En outre, le développement du théâtre burundais aura permis l’ouverture à des arts visuels tels que la scénographie, la peinture ou la photographie. En résumé, le théâtre burundais est aujourd’hui devenu un art ouvert et accessible. Un bond en avant conséquent.
Musique, danse et dialogue non verbal
S’il y a une chose qui a marqué l’évolution du théâtre burundais, c’est l’intégration d’autres formes d’arts. En effet, si l’on s’était habitué à des pièces de théâtre beaucoup plus narratifs, avec un déroulé plutôt linéaire, le théâtre aujourd’hui propose des pièces plus créatives et originales. L’intégration de formes d’arts externes tels que la danse et la musique ouvre un vaste univers aux metteurs en scène. Quoi que le théâtre reste l’art du verbe et de l’intrigue, celui-ci n’hésite plus à mêler le mouvement au jeu d’acteur. On parle avec sa bouche mais aussi avec son corps.
Cet ajout laisse également libre cours à l’esprit créatif du spectateur qui, au-delà de comprendre les mots, doit faire appel à son imagination pour comprendre le geste et le mouvement.

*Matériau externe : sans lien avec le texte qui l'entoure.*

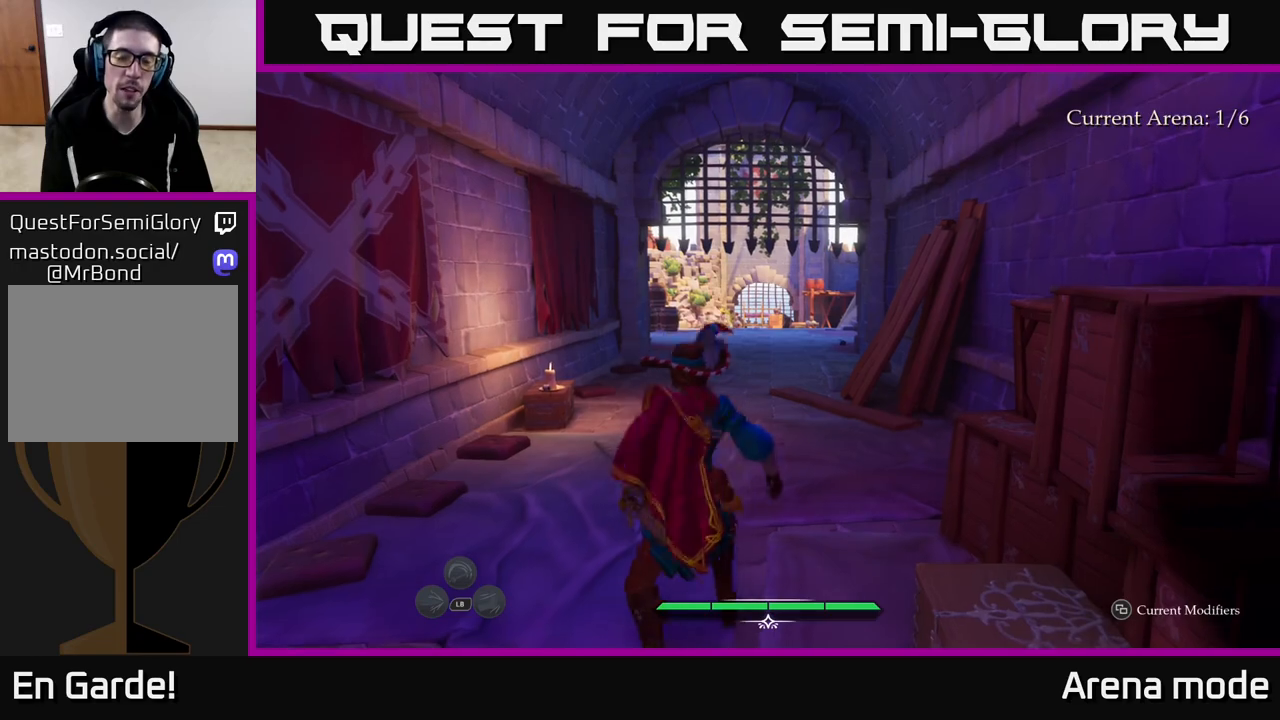
{"buttons": ["L2"], "left_stick": "up", "right_stick": "center", "events": []}
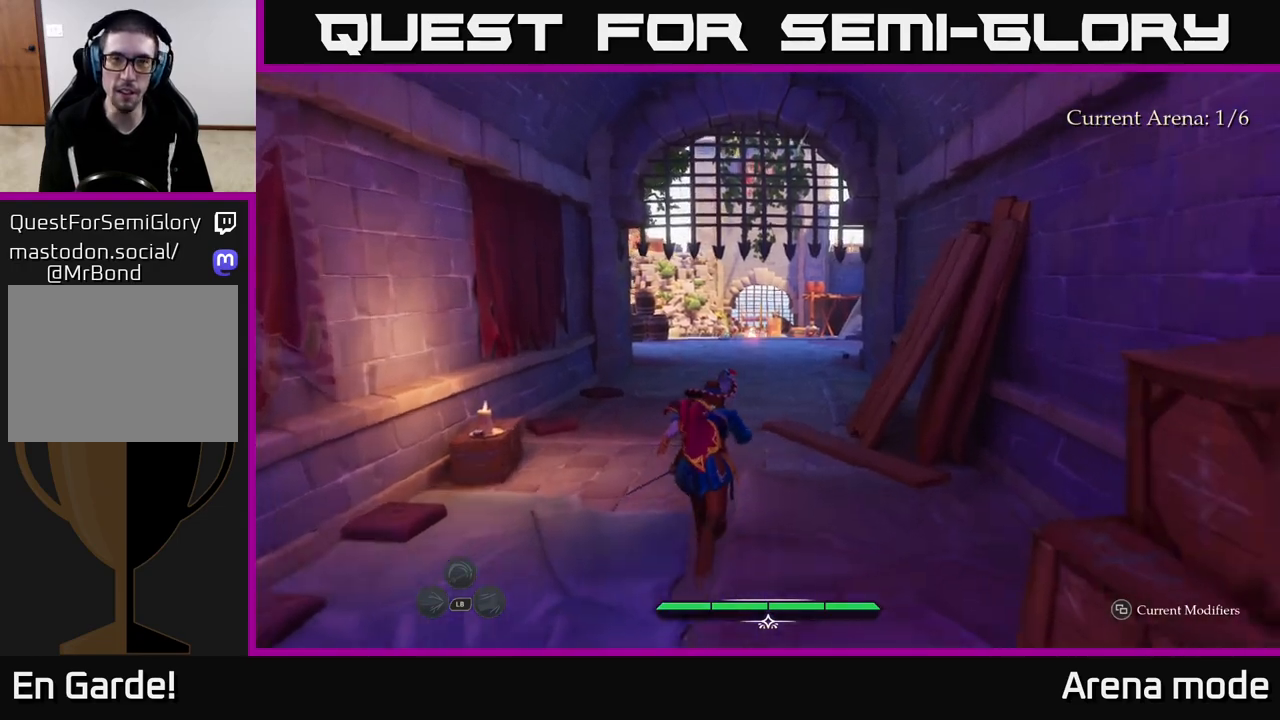
{"buttons": ["L2"], "left_stick": "up-right", "right_stick": "center", "events": [[167, "right_stick", "down"], [233, "left_stick", "up-right"], [350, "right_stick", "center"]]}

Pour Laura Sheila INANGOMA, cela est enrichissant pour le théâtre. « L’intégration de la danse et de la musique est effectivement une richesse qui s’ajoute à ce que le théâtre au Burundi veut accueillir dans son cercle culturel avec des danses contemporaines où il n’y a presque pas de mots, pas d’échanges, pas d’intrigues orales mais seulement physique, pas de phrases », dit-elle.
« Le théâtre est centré sur un corps dans l’espace, un corps qui s’exprime, un corps qui donne. Et cette expression peut être verbale ou physique, dans les deux cas, ça passe. La danse et la musique ne sont donc pas là pour effacer le théâtre. Ces deux choses sont des éléments ou des piliers offerts au corps dans l’espace pour rendre agréable la transmission des messages que le comédien véhicule », ajoute Lyca Linca MUGISHA, actrice et metteur en scène
Cette forme de mutation semble être une phase importante dans l’évolution de cet art qui se veut progressiste au Burundi. Une forme plus « contemporaine » sensée parler à un public plus large.
Mort du théâtre classique ?
Cette forme plus « contemporaine », n’est pas toujours au goût de tous. Pour les nostalgiques, le théâtre devient difficile à comprendre, on s’y perd facilement. Certaines pièces de théâtre demandent plus de concentration qu’un examen de mathématique. La majorité des troupes de théâtre épousent facilement cette forme d’expression que l’on se demande si ce n’est pas le déclin du théâtre comme on le connait. Un théâtre plus classique.
Pour Freddy SABIMBONA, il ne s’agit pas d’éteindre une forme de théâtre, mais plutôt de s’ouvrir vers d’autres formes de manière à développer une palette plus large proposant différents formats. « Il n’y a pas un théâtre, il y a des THÉÂTRES. L’erreur serait justement de vouloir uniformiser une seule forme de théâtre. Il est important pour les artistes de pouvoir se renouveler et pouvoir expérimenter de nouvelles façons de faire. Sinon, le risque c’est de s’atrophier artistiquement. Le vaudeville que l’on présentait à l’époque de Pili-Pili ou les pièces en trois actes que l’on présentait à nos débuts ne disparaîtront certainement pas de nos répertoires même si on les joue de moins en moins. Mais il nous est vital d’explorer, de découvrir les nouvelles formes scéniques afin de toujours se remettre en question », explique-t-il.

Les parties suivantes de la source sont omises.